Time for fresh thinking for the funds industry?

By Jon Willis | 6 May 2015

Today’s consumer is heavily influenced by smart technology and the power of marketing suggestions. Can the funds industry adapt to these challenges and will it be fit to serve the investors of the future?

The funds industry continues to keep scrupulously abreast of the issues it faces: namely regulation, distribution, value chain alignment, platform developments and product diversification. The focus of these discussions, however, tends to be about the marketplace of today. If we look to the funds industry tomorrow, how many of these issues will still be relevant? Will the funds industry be fit to serve investors of the future regardless of what generation they belong to? 

Smart technology and intelligent marketing has transformed the decision-making process of today’s consumer.  Whilst the retail and services industries have enthusiastically embraced the technology revolution, the financial services industry has lagged behind. The retail industry, in particular, has recognised the sales, growth and product development potential a well-designed platform has to offer. Additionally, retailers have also invested heavily into understanding, analysing and exploring customer data in order to drive service and sales strategies. As a result, offers are tailored for customers, recommendations of other products are suggested based on what types of products similar customers purchased, and loyalty rewards are bestowed in order to create customer loyalty.  

‘Likes’, recommendations and product reviews are what drive consumers nowadays to ‘buy now’. The point is to generate a sense of trust over the internet. If consumers can electronically read reviews and ask others for their opinion, they will feel enabled to come to a faster decision. 

One would think it should be relatively easy to sign up for an investment product with the advent of smart mobile technology, empowered by real-time information. It is extraordinary to consider, therefore, that today it is easier for the UK population to obtain debt than it is to invest in a savings product. Should one-click debt, with loans approved in seconds be the norm in our under-saved world?

Millennial choice

The next generation of ‘Millennials’ tend to work at a much accelerated pace, with rising purchasing influences that can be seen in the relative success of some investment products today. Engaged consumers translates into engaged investors. 

The next generation can multi-task in ways unthought-of 25 years ago. Checking bank accounts on-line, making instant payments, adjusting the temperature, making sure the lights are turned off at home and checking live video feeds of their pets can all be done in a lunch break through the use of one single device.  

Likewise, short, medium and long-term financial decisions will also be made from a single integrated stream of apps and social information, all at a single swipe. 

A brand’s demise?

Branding, in the world of the fund industry, was at one time considered paramount. Investors used to care about which firm they entrusted with their hard-earned cash and in response ‘star’ fund managers were paraded and billboarded. For the ‘Millennial’ customer, peer review and performance will drive the investment decision-making processes, much, much more than brand. It will be of a case of the investor attracting the brand, rather than the brand attracting the investor.

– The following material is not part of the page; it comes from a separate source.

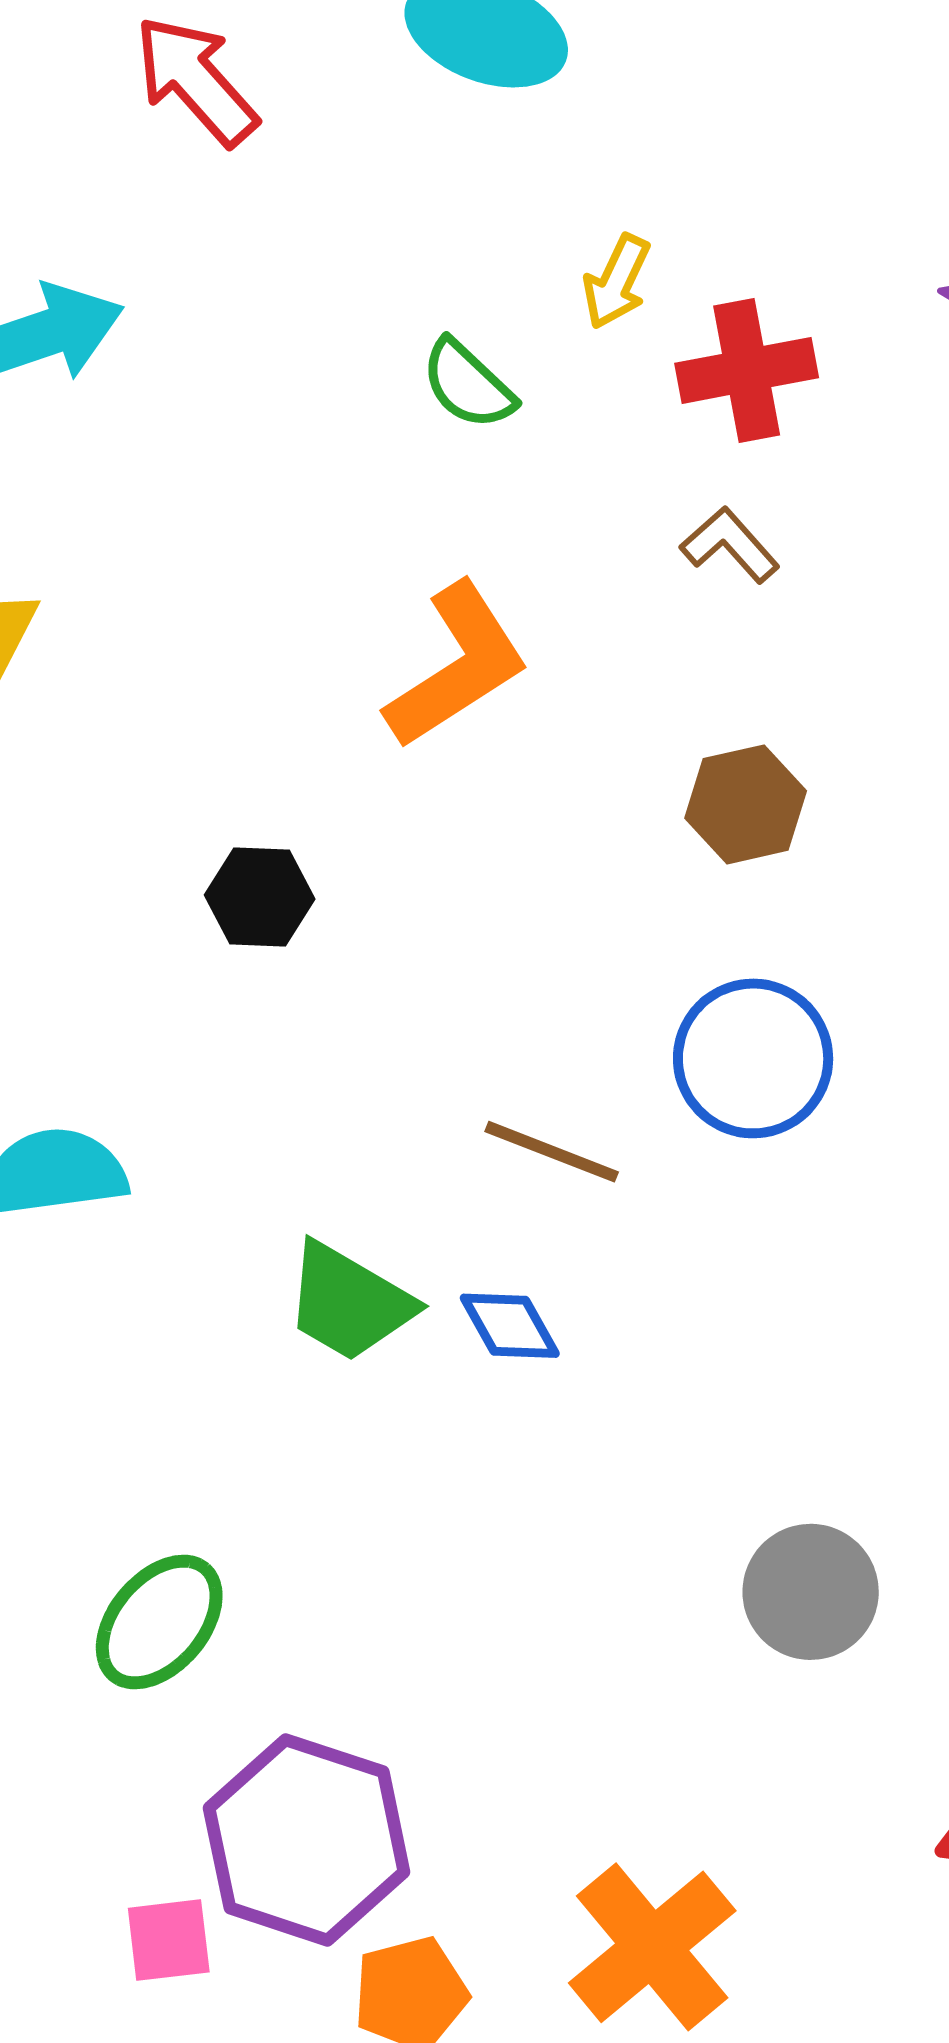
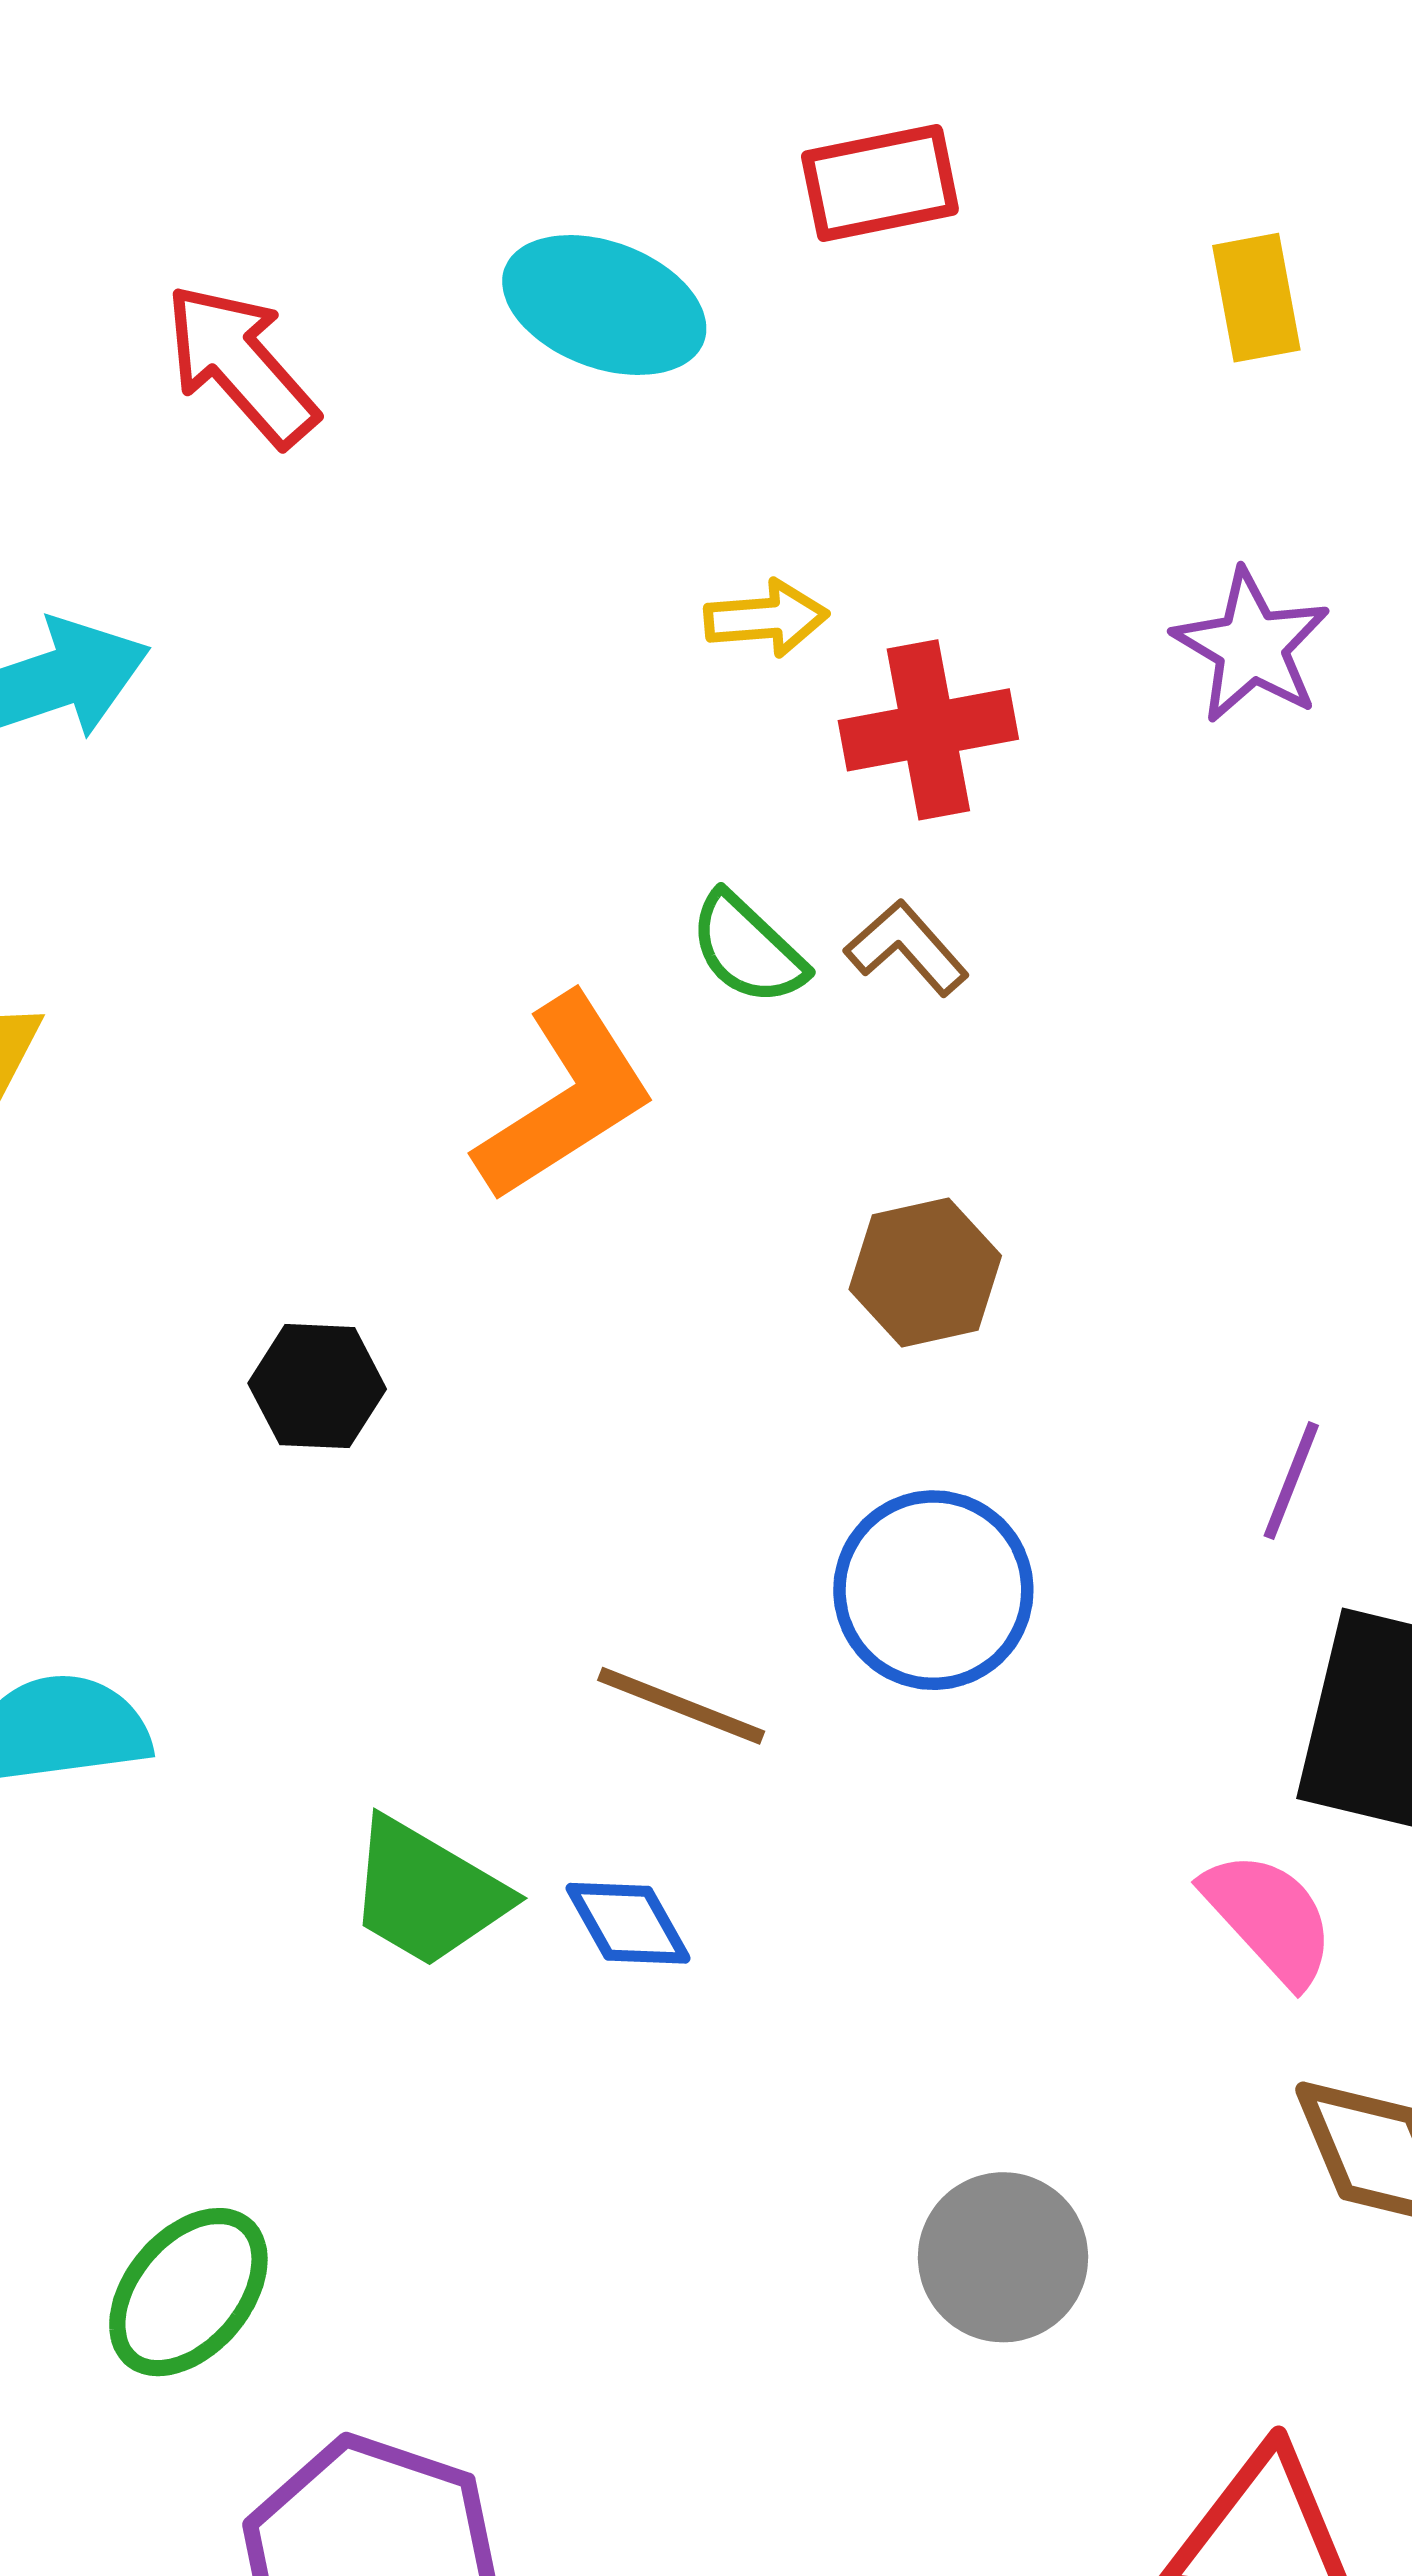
yellow arrow: (617, 282) -> (766, 618), turned -120
green semicircle: (468, 384) -> (748, 949), moved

A recent example of this is Tianhong Asset Management Co teaming up with the Alibaba Group to launch a money market fund. Customers flocked to the fund through the easily navigable e-commerce site and, within nine months, it had attracted more than USD 81 billion from tens of millions of investors.

It’s a new dawn

Not so long ago, the funds industry was questioning the need to automate transaction processing. The next generation of investors are posing challenges that could overhaul the entire structure of the fund management industry. Reducing cost and risk and meeting regulatory requirements are items that will always remain high up on the agenda, but ‘better serving the end investor’ has to be the ultimate goal.  Survival of the industry depends upon it.